Military men sometimes use so called heliograph which is a box that contains a strong light source and a bunch of flaps that can be shut close or jerked open. Using this stuff you can communicate over very long distances in the night. But the baud rate is not great, about that you reach when use hand-keying of Morse Code.
NASA has placed a retroreflector on the Moon and uses it and a laser beam to measure the distance between Moon and Earth. The signal is entirely optical.
Ronja emits ifrared (Ronja 115 Loopipe, 875 nm) or visible (future Ronja 10M Bithazard, 650nm) beam of light that is permanently aimed at the target. The target contains a refractor telescope (actually a very cheap one, based on a cheap loupe ;-) ) to focus the beam onto a sillicon detector from which the signal is directly fed into a sensitive, low-noise, wideband amplifier. Behind the amplifier, there is a comparator that decides what is one and what is zero. After that, you decode the binary signal into bit sequence and receive it in your PC.
The trasmitter beam is generated by one LED and a glass lens (Ronja 115 Loopipe) or a laser diode from a laser pointer and old projector lens (Ronja 10M Bithazard). The infrared beam has the centre wavelength of 875 nm and the visible one 650 nm (red). The infrared beam is not visible and it is not recommended to stare deliberately into the transmitter, especially in the night, because it's like you stared into a table lamp and your eyes didn't accomodate the light because infrared is not visible. However, it is not eye-hazardeous, because the same LED's are used in notebooks and palmtops for IrDA communications at the same powers, and the lens only magnifies the source, but doesn't increase the brightness (actually slightly decreases). So the energy concentration on the retina remains the same. The beam is 90mm wide (Loopipe) or elliptical, with the major axis 52.5mm (Bithazard).
The 650nm is a child's toy: it' visible in the night with streetlamps on for about 700 meters, so alignment is simple using a retroreflector installed on the other side. Only the holder must be strong enough not to move even the tiniest bit int the strongest wind.
At Loopipe, the misalignment may be as big as about half an angular degree and still no great performance decrease is observable. The light is not visible so aligment is more difficult than in case of Bithazard.

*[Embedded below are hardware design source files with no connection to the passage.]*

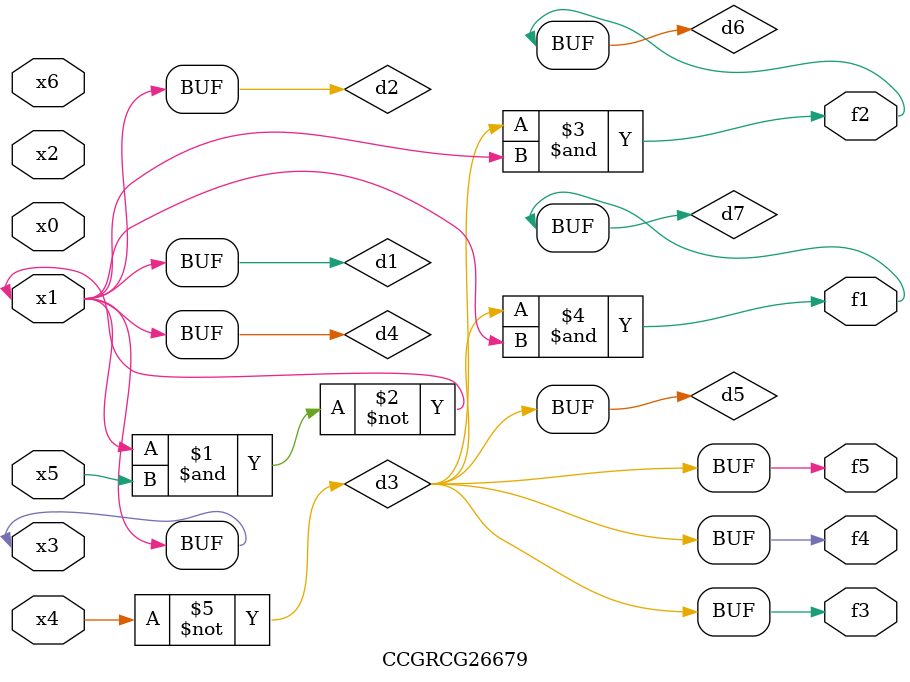
<source format=v>
module CCGRCG26679(
	input x0, x1, x2, x3, x4, x5, x6,
	output f1, f2, f3, f4, f5
);

	wire d1, d2, d3, d4, d5, d6, d7;

	buf (d1, x1, x3);
	nand (d2, x1, x5);
	not (d3, x4);
	buf (d4, d1, d2);
	buf (d5, d3);
	and (d6, d3, d4);
	and (d7, d3, d4);
	assign f1 = d7;
	assign f2 = d6;
	assign f3 = d5;
	assign f4 = d5;
	assign f5 = d5;
endmodule

</source>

The holders for Loopipe must be firm and attached to some hard, solid, non-moving surface. It's not a general problem because most houses are not moving more than half an angular degree. Usual house moving more than half an angular degree cracks and falls apart ;-) This is the great advantage against laser systems that suffer from wooden building movements and so they must be realigned avery month almost everywhere. Concrete buildings are OK for laser devices (Bithazard).

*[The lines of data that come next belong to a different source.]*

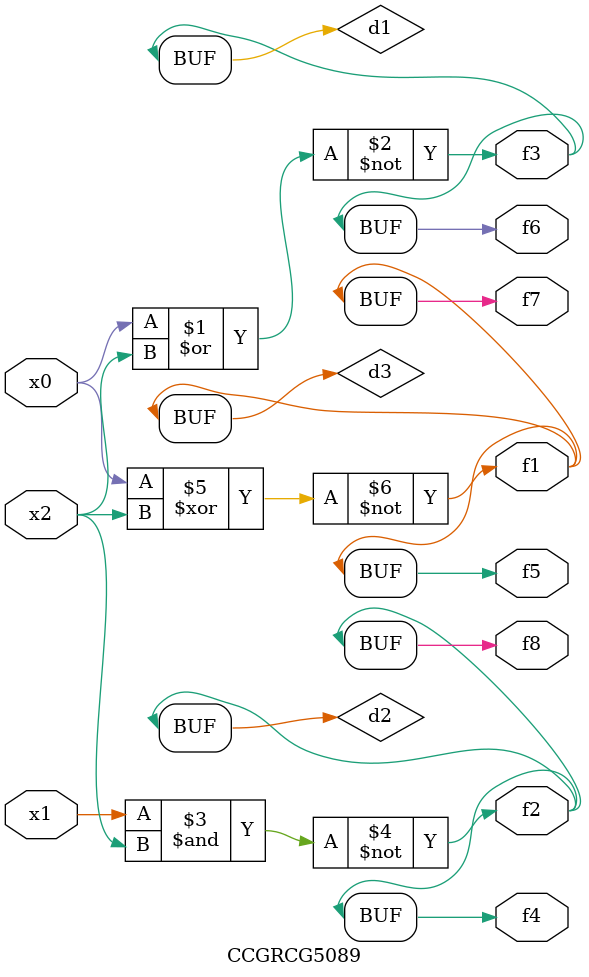
<source format=v>
module CCGRCG5089(
	input x0, x1, x2,
	output f1, f2, f3, f4, f5, f6, f7, f8
);

	wire d1, d2, d3;

	nor (d1, x0, x2);
	nand (d2, x1, x2);
	xnor (d3, x0, x2);
	assign f1 = d3;
	assign f2 = d2;
	assign f3 = d1;
	assign f4 = d2;
	assign f5 = d3;
	assign f6 = d1;
	assign f7 = d3;
	assign f8 = d2;
endmodule

</source>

In case of unrestricted visibility, the device operates reliably with constant bit error ratio dependent on the distance. Only distances up to 400 meters are usable for Loopipe, greater distances cause annoying dropouts due to weakening signal.

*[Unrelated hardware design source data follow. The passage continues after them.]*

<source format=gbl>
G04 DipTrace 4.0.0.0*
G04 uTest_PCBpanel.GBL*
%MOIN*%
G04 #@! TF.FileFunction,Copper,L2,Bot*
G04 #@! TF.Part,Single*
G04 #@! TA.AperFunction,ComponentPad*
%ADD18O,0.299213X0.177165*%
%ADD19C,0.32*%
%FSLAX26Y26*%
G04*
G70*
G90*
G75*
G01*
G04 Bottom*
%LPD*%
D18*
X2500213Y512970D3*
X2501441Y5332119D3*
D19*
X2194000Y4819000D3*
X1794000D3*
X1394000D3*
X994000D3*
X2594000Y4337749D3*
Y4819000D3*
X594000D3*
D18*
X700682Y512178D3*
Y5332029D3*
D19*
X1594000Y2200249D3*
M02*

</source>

The modulation in Loopipe is 3/16 IrDA SIR modulation in case of Ronja 115 Loopipe or Ethernet modulation interspered with 1MHz square wave in case of Bithazard. The square wave is there for keeping the receiver accomodated to the right level of light. It is ignored by connected network card.
The reciever in Loopipe is sensitive only to infrared (It's a HSDL5420). The receiver in Bithazard is a SFH 203, which is sensitive both to infrared and visible spectrum.